Another restaurant in CP. Ho-hum. “Fine Indian cuisine,” says the description. Ho-hum again. The only way to get excited about Mosaic is to go there. Because once you’ve actually sat down at one of their striking orange-tablecloth-ed tables and opened their large maroon menu, you will find yourself faced with a seemingly endless array of possibilities that cannot fail to thrill you if you have the slightest bit of curiosity about regional Indian food. Mosaic’s menu traverses the entire country.
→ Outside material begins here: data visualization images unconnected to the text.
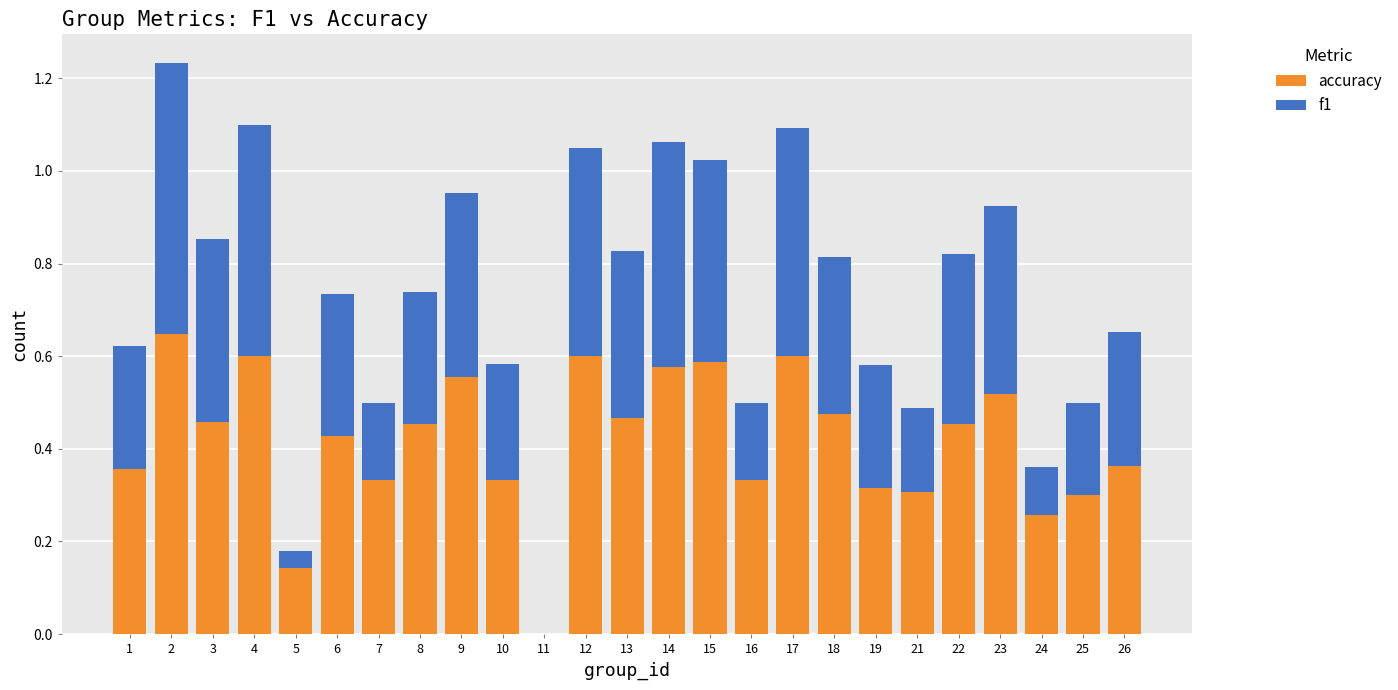

What is the sum of all accuracy values?

10.5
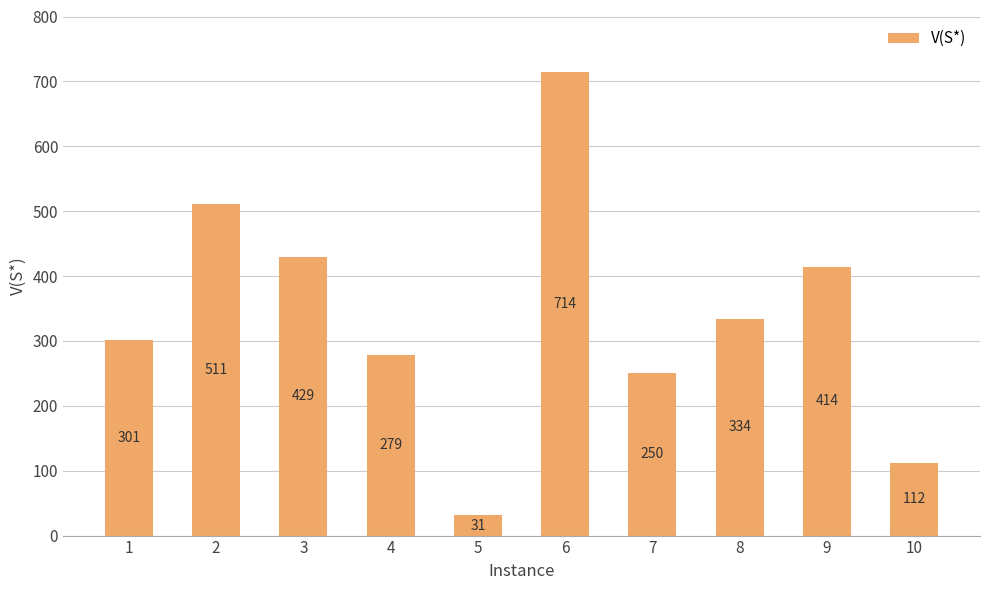

What is the sum of the values at 5 and 7?

281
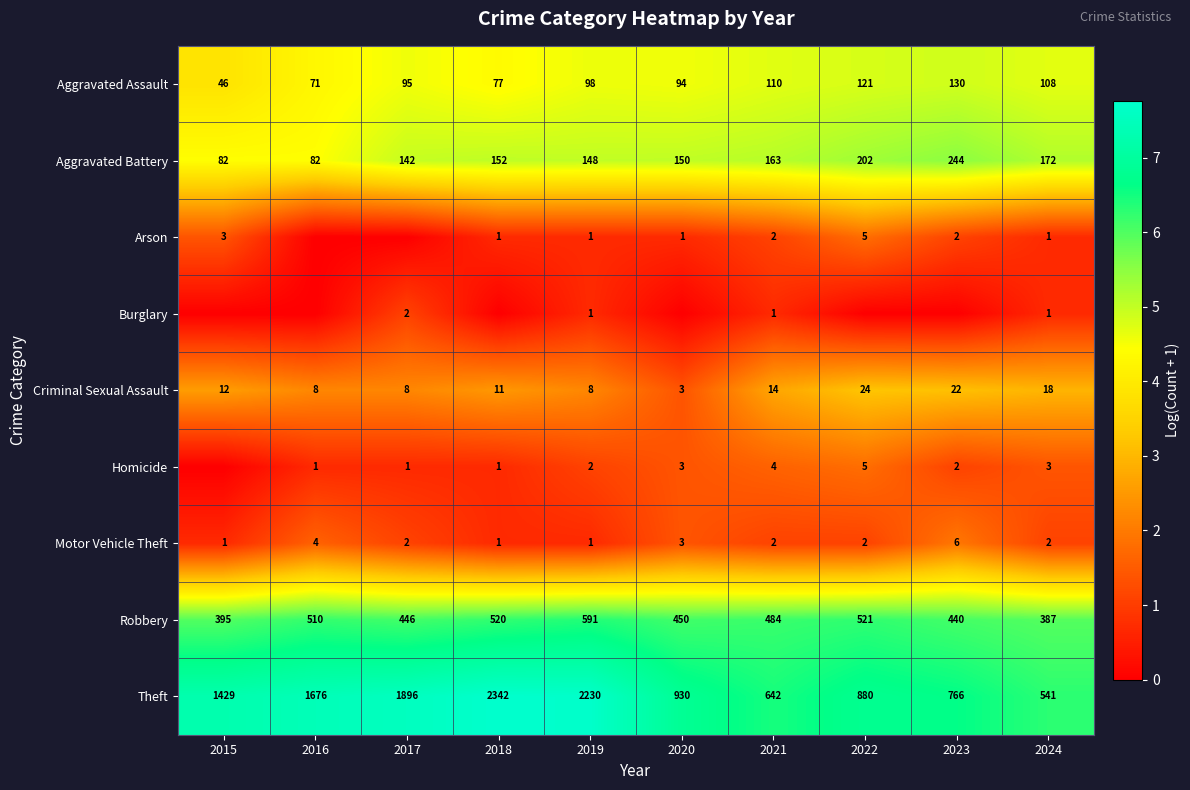

What is the sum of the Burglary values at 2019 and 2017?

3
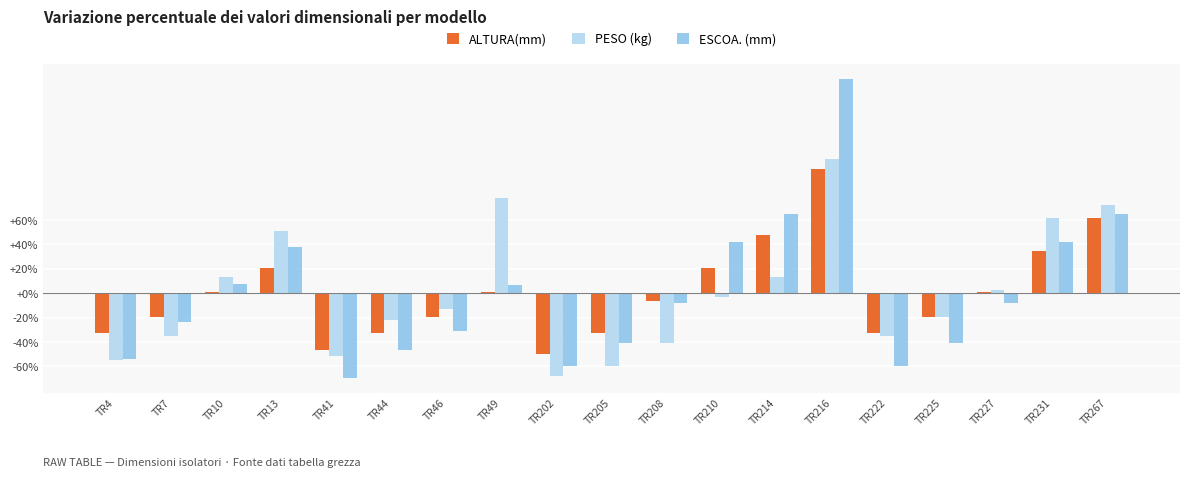

What is the total value across all series at TR216?

387.8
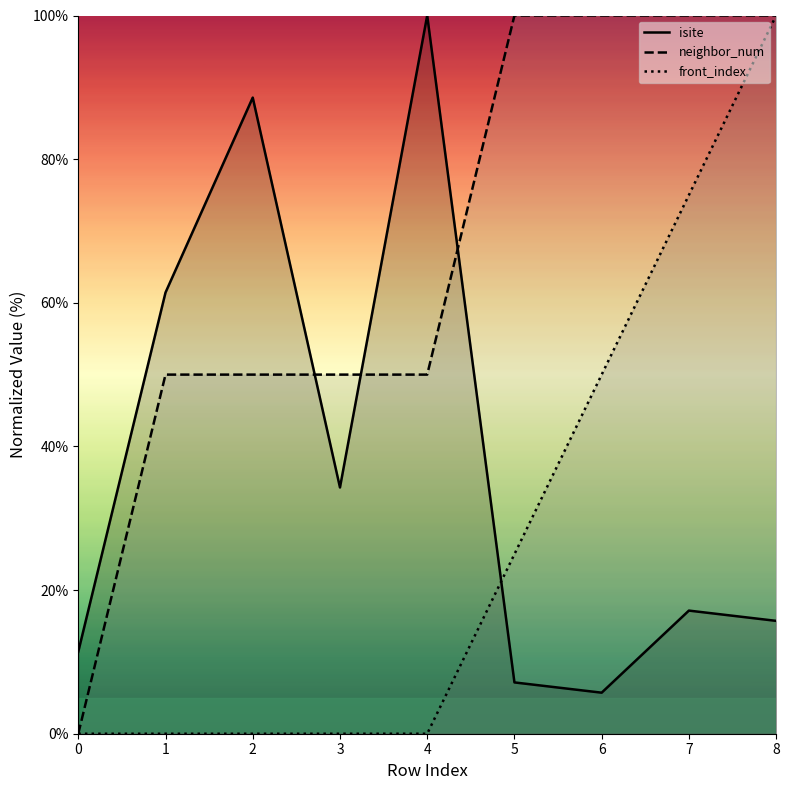

How many values in neighbor_num are above zero?

8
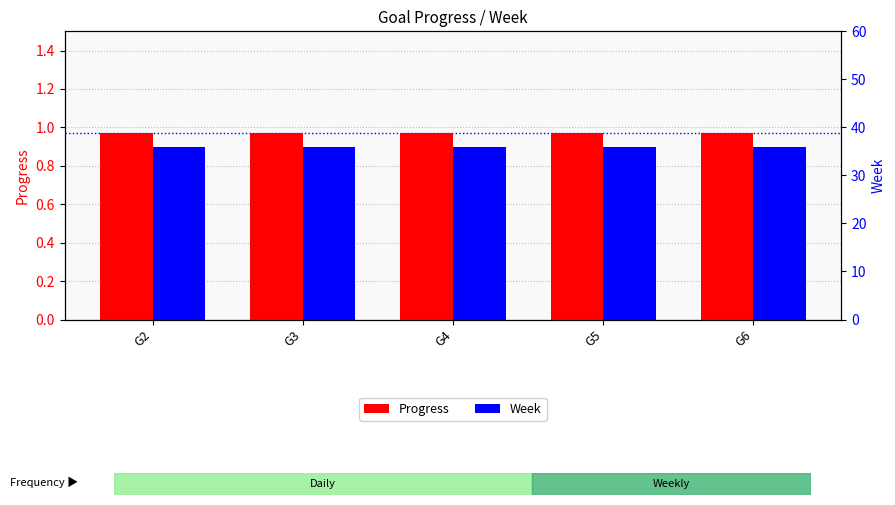

Does the chart contain any negative values?

No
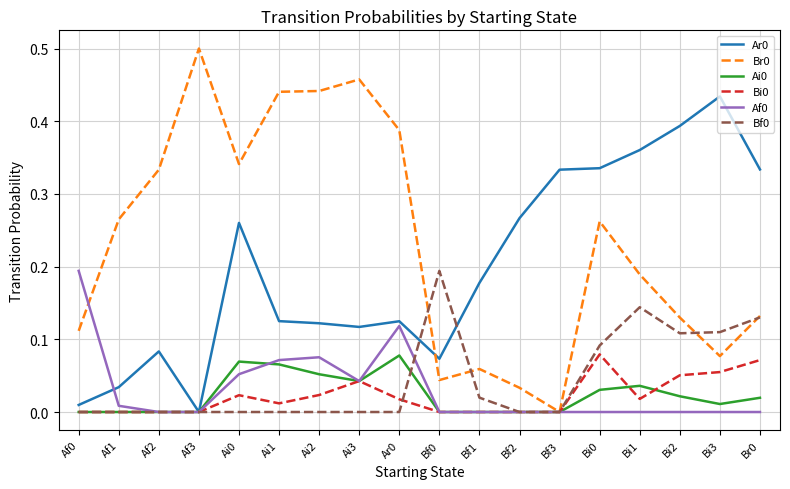

Is the value of Bf0 at Af1 greater than the value of Br0 at Af2?

No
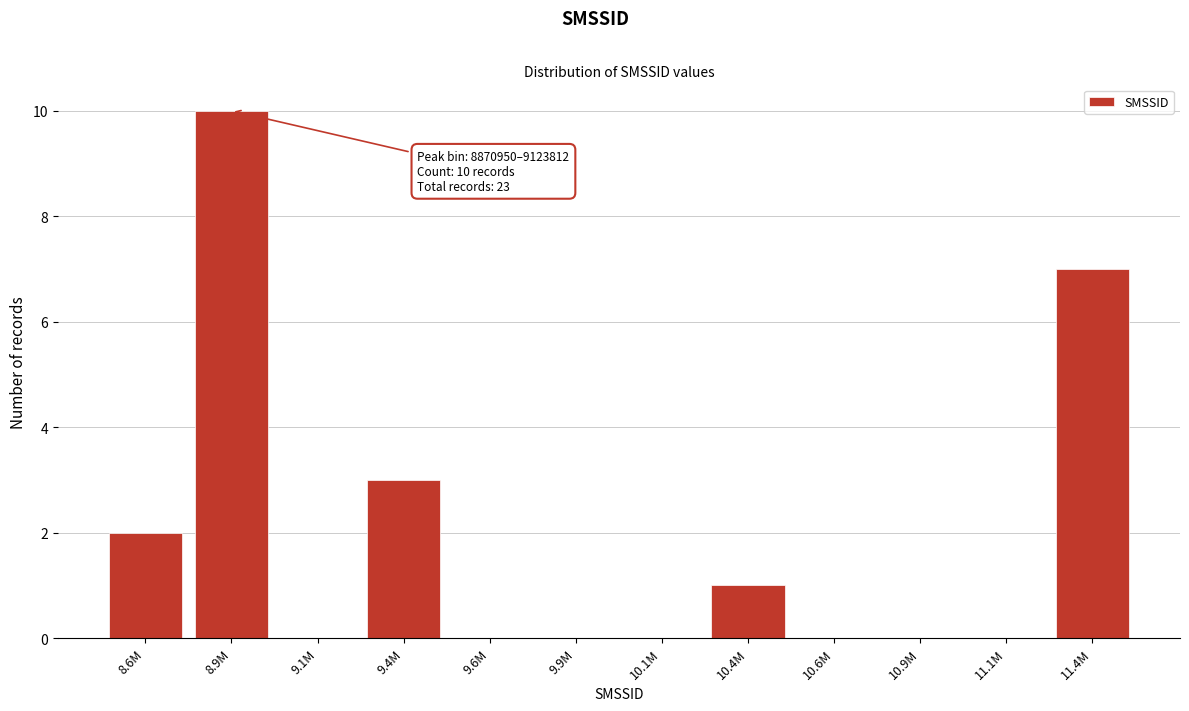

Reading right to left, transcribe all the data shown in this chart.

11.4M=7	11.1M=0	10.9M=0	10.6M=0	10.4M=1	10.1M=0	9.9M=0	9.6M=0	9.4M=3	9.1M=0	8.9M=10	8.6M=2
The space is small, low-ceilinged and cosy, with no more than ten tables. The orange and ochre draperies are set off by bare white walls, and by way of decoration there are a few terracotta pieces that go well with the colour scheme. No frills. The focus, quite clearly, is on the food. It seemed only polite for us to respond with the same dedication – so we went down the menu, course by course and region by region.
We started by sampling a couple of the starters – mochar chop, which is a classic Bengali snack made out of spiced banana flower (mocha), covered in mashed potato and breadcrumb-fried, and prawns Koliwada, a deep-fried masala dish that goes well with beer and was apparently created by Punjabis living in the Koliwada area of Mumbai. The mochar chop (Rs 100) lived up to expectations completely – four decent-sized roundels, with the soft mocha filling and the crisp outer layer in perfect proportions. The prawns Koliwada (Rs 225) was disappointing – the masala was generic and overpowered the poor prawns.
Next up was soup. The mixed seafood moily (Rs 100) was a flavourful Kerala-style coconut broth, with lots of little pieces of prawn and squid, while the smoked sitaphal soup (Rs 65) was great comfort food – basically made from smoked pumpkin, pureed to a smooth pouring consistency and gently spiced.
Then came the main courses. The pork in til gravy (Rs 200) had tender cubes of meat in a distinctive sauce, and came with a choice of side dishes and cereal. (We chose a Coorg mushroom dish and rice.) The mirch baingan ka salan (Rs 150), a Hyderabadi specialty made of brinjals cooked in an exciting combination of green chillies, peanut and sesame seeds, was sadly lacking in flavour. And the brinjals hadn’t absorbed any of the sauce.
By this time, we were stuffed as well, but the desserts looked too exciting to ignore. We plumped for the innovative-sounding chikoo mousse and the paatti shapta, a complicated Bengali dish of rice pancakes with a filling of grated coconut and palm gur, served with a dollop of kheer (this is what Bengalis call thickened milk that’s on its way to becoming cream – it has nothing to do with North Indian kheer). The chikoo mousse (Rs 70) was light and fluffy and delicate, and has converted even those of us who have no love of the fruit. But the paatti shapta (Rs 75) surpassed everything else on the menu – it’s simply the best I’ve had outside of a Bengali home.
Last but not least, mention must be made of cheap beer (Rs 175 for a 650ml Kingfisher bottle). This space earlier housed Mag Pappas’ Odyssiea – where you could knock back the Kingfisher as you chomped on Souvlaki. There is now no place for Greek food here, but the management has wisely decided to continue with the joyful tradition of happy hours until 11pm, with 50 per cent off on all Indian liquor. We’re planning another visit to Mosaic soon.
M-45/1 Connaught Place, Outer Circle (2341-6842). m Rajiv Chowk. All major credit cards accepted. Alcohol served. Meal for two Rs 800-900.
Published in Time Out Delhi, 2007. (Mosaic, unfortunately, no longer exists.)